Beginning in a smoke-filled office, we see leading heroine Jo March (Saoirse Ronan, Brooklyn), an aspiring writer, as she meets with an editor to get her story published. Despite enjoying the story, the editor is baffled over the lack of marriage at the end for Jo’s heroine, who begrudgingly agrees to marry her off if she is to become a published writer. Running through the streets of New York, Jo returns to her boarding house where she is a teacher to young children and bonds with Professor Bhaer (Louis Garrel, The Dreamers). After criticising her work, a distraught Jo returns to her family home in Massachusetts where her beloved younger sister Beth (Eliza Scanlan, Sharp Objects) is growing sicker from scarlet fever.

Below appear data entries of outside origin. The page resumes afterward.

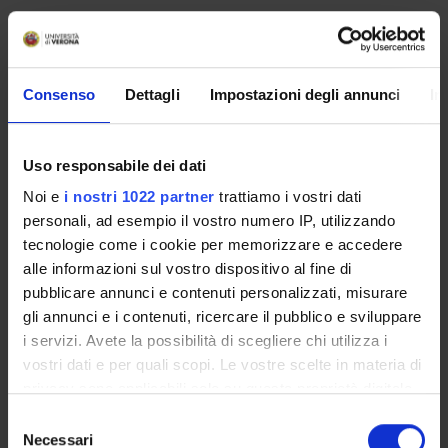
PARTECIPANTI AL PROGETTO
Sara Scalia
Consenso
Dettagli
Impostazioni degli annunci
In
Valerio Terraroli
Professore ordinario
Uso responsabile dei dati
Noi e
i nostri 1022 partner
trattiamo i vostri dati
personali, ad esempio il vostro numero IP, utilizzando
COLLABORATORI ESTERNI
tecnologie come i cookie per memorizzare e accedere
alle informazioni sul vostro dispositivo al fine di
Marco Merlo
pubblicare annunci e contenuti personalizzati, misurare
Fondazione Brescia Musei
gli annunci e i contenuti, ricercare il pubblico e sviluppare
i servizi. Avete la possibilità di scegliere chi utilizza i
vostri dati e per quali scopi. Le vostre scelte in materia di
AREE DI RICERCA COINVOLTE DAL PROGETTO
privacy sono applicabili solo su questa proprietà digitale
in cui avete effettuato le vostre scelte. È possibile
Selezione
Storia dell'arte
modificare o revocare il proprio consenso in qualsiasi
Necessari
del
History of art and architecture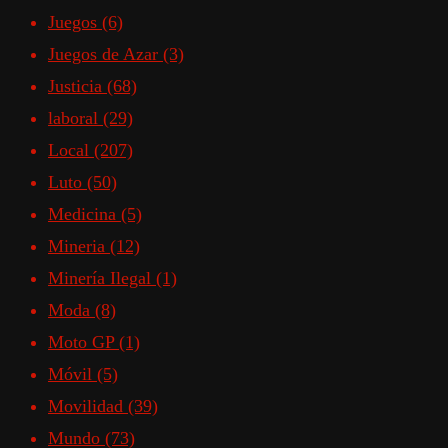
Juegos
(6)
Juegos de Azar
(3)
Justicia
(68)
laboral
(29)
Local
(207)
Luto
(50)
Medicina
(5)
Mineria
(12)
Minería Ilegal
(1)
Moda
(8)
Moto GP
(1)
Móvil
(5)
Movilidad
(39)
Mundo
(73)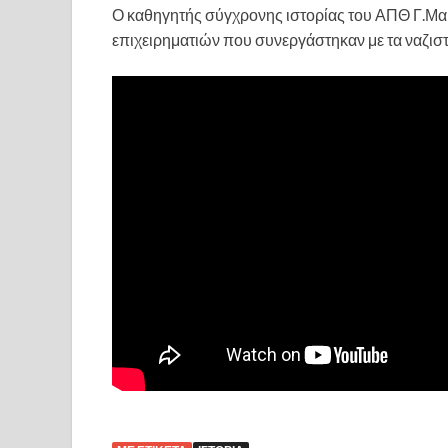
Ο καθηγητής σύγχρονης ιστορίας του ΑΠΘ Γ.Μα
επιχειρηματιών που συνεργάστηκαν με τα ναζιστι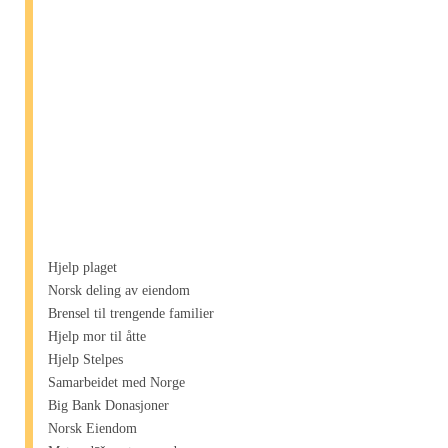
Hjelp plaget
Norsk deling av eiendom
Brensel til trengende familier
Hjelp mor til åtte
Hjelp Stelpes
Samarbeidet med Norge
Big Bank Donasjoner
Norsk Eiendom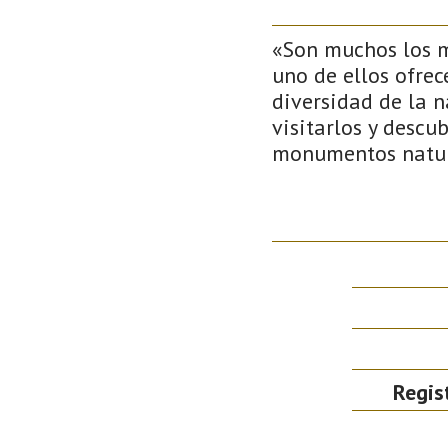
«Son muchos los m
uno de ellos ofrec
diversidad de la n
visitarlos y descu
monumentos natur
Regis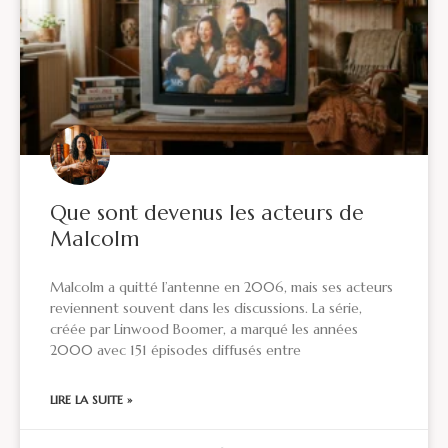
Que sont devenus les acteurs de
Malcolm
Malcolm a quitté l’antenne en 2006, mais ses acteurs
reviennent souvent dans les discussions. La série,
créée par Linwood Boomer, a marqué les années
2000 avec 151 épisodes diffusés entre
LIRE LA SUITE »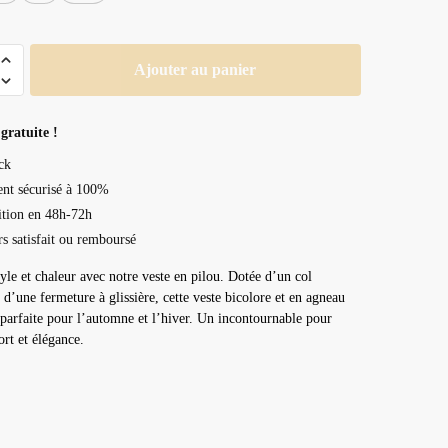
Ajouter au panier
gratuite !
ck
nt sécurisé à 100%
tion en 48h-72h
rs satisfait ou remboursé
yle et chaleur avec notre veste en pilou. Dotée d’un col
 d’une fermeture à glissière, cette veste bicolore et en agneau
t parfaite pour l’automne et l’hiver. Un incontournable pour
ort et élégance.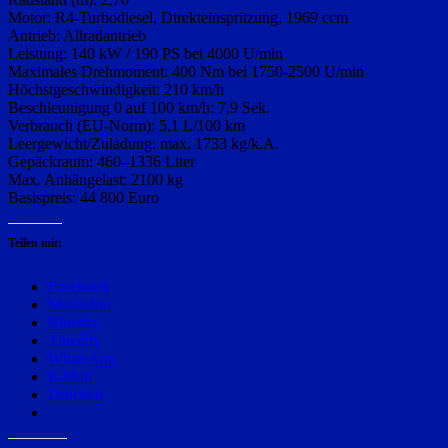
Motor: R4-Turbodiesel, Direkteinspritzung, 1969 ccm
Antrieb: Allradantrieb
Leistung: 140 kW / 190 PS bei 4000 U/min
Maximales Drehmoment: 400 Nm bei 1750-2500 U/min
Höchstgeschwindigkeit: 210 km/h
Beschleunigung 0 auf 100 km/h: 7,9 Sek.
Verbrauch (EU-Norm): 5,1 L/100 km
Leergewicht/Zuladung: max. 1733 kg/k.A.
Gepäckraum: 460–1336 Liter
Max. Anhängelast: 2100 kg
Basispreis: 44 800 Euro
Teilen mit:
Facebook
Mastodon
Bluesky
Threads
WhatsApp
E-Mail
Drucken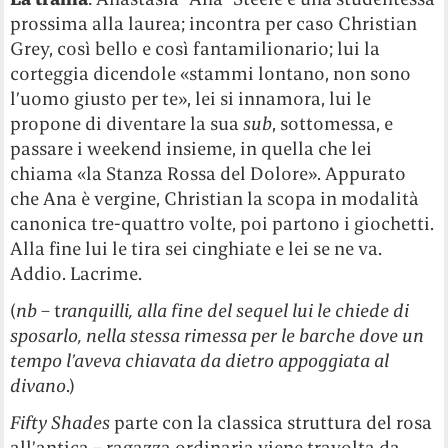
prossima alla laurea; incontra per caso Christian
Grey, così bello e così fantamilionario; lui la
corteggia dicendole «stammi lontano, non sono
l’uomo giusto per te», lei si innamora, lui le
propone di diventare la sua
sub
, sottomessa, e
passare i weekend insieme, in quella che lei
chiama «la Stanza Rossa del Dolore». Appurato
che Ana è vergine, Christian la scopa in modalità
canonica tre-quattro volte, poi partono i giochetti.
Alla fine lui le tira sei cinghiate e lei se ne va.
Addio. Lacrime.
(
nb
– t
ranquilli, alla fine del sequel lui le chiede di
sposarlo, nella stessa rimessa per le barche dove un
tempo l’aveva chiavata da dietro appoggiata al
divano
.)
Fifty Shades
parte con la classica struttura del rosa
all’antica – ragazza ordinaria viene travolta da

Meryl Streep steals every scene she is in with her dark humour and attitude to marriage.
Cutting seven years earlier to 1861, we see all four sisters as Jo and Meg (Emma Watson, Harry Potter) get ready for a party, showing Jo’s clumsy and tomboyish nature as she accidentally burns off a strand of Meg’s hair trying to curl it. Meeting their lonely neighbour Laurie (Timothée Chalamet, Call me by your Name), he is soon welcomed by the March family, filling the hole that their father (Bob Odenkirk, Breaking Bad) left behind by joining the war in the south. Meg soon connects with Laurie’s poor tutor John Brooke (James Norton, Happy Valley), much to Jo’s dismay.

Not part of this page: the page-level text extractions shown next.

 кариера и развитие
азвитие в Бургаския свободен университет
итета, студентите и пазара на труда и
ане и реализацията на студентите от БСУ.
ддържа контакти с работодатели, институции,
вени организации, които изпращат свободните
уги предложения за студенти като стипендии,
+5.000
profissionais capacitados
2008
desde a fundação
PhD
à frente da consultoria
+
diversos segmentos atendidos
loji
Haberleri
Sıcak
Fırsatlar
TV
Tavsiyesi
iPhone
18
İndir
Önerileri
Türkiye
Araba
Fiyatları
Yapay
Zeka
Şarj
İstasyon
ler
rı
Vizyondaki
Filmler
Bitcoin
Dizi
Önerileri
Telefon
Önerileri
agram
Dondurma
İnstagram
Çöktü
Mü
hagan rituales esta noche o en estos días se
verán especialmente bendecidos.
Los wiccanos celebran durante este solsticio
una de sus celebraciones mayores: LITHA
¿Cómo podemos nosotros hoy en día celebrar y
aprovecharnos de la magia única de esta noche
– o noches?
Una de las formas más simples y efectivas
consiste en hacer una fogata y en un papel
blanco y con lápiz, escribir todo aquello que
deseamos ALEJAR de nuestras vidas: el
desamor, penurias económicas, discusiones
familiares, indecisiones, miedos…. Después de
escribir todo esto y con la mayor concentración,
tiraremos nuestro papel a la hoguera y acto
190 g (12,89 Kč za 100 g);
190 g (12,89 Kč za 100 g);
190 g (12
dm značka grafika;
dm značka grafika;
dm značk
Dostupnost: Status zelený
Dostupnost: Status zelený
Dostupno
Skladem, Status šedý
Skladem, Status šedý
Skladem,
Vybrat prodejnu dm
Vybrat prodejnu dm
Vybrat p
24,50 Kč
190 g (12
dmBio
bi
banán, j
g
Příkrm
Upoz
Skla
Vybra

Weaving between the past and the present, we see the trials of the March sisters as they find love or, in Jo’s case, go through turmoil as she is conflicted between her ambition to be a writer and societal pressure to marry. The relationship between Jo and the equally ambitious Amy (Florence Pugh, Fighting with my Family) is a particularly complex one, as their strong personalities clash their conflict must be diffused by wise matriarch Marmee (Laura Dern, Jurassic Park). Also making a brief appearance is Aunt March (Meryl Streep, Sophie’s Choice), who steals every scene she is in with her dark humour and attitude to marriage.

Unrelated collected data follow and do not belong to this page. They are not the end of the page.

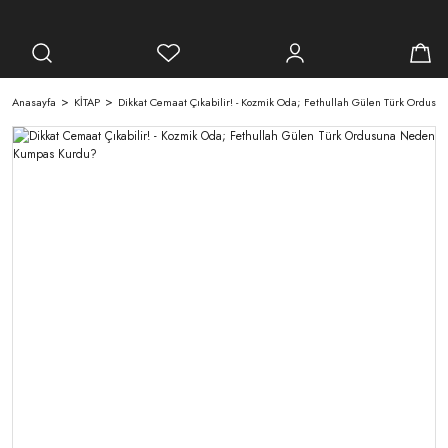
Anasayfa
KİTAP
Dikkat Cemaat Çıkabilir! - Kozmik Oda; Fethullah Gülen Türk Ordu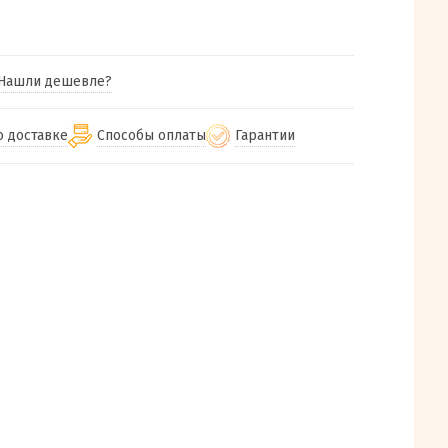
Нашли дешевле?
о доставке
Способы оплаты
Гарантии
гу бесплатная
от 2000
Гарантия на все товары
Наличными при получении (для
Екатеринбурга и близлежащих
м городам
Предоставляем чек при покупке
от 100
городов)
авки
Работаем более 12 лет
Через СБП при получении (для
все регионы России
Екатеринбурга и близлежащих
Работаем только с проверенными
ит, Луч, Сдэк, Озон
городов)
производителями и поставщиками
а РФ или любой другой
Онлайн через СБП
компанией на Ваш выбор
Оплата по счету для юридических лиц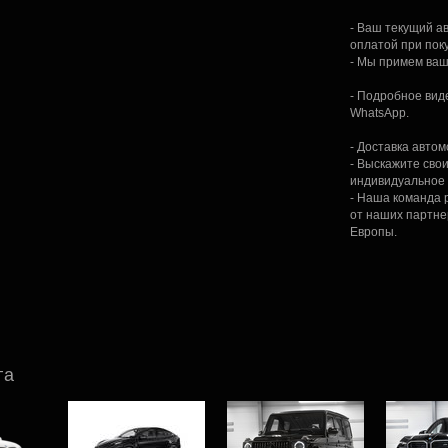
- Ваш текущий а
оплатой при пок
- Мы примем ваш
- Подробное вид
WhatsApp.
- Доставка автом
- Выскажите сво
индивидуальное
- Наша команда 
от наших партне
Европы.
га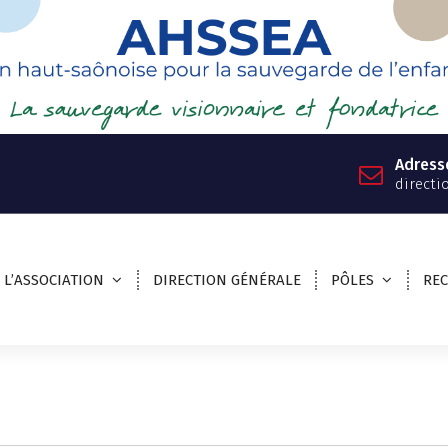
Adress
directi
L’ASSOCIATION
DIRECTION GÉNÉRALE
PÔLES
RE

After their 2017 collaboration on Gerwig’s directorial debut Lady Bird, Ronan proves to be Gerwig’s muse as she captures the audience’s attention through her moving portrayal of a young woman struggling to succumb to social expectations and growing up. Adding memorable quotes not present in Alcott’s novel, Gerwig’s faithful adaptation proves the story of the March sisters is timeless.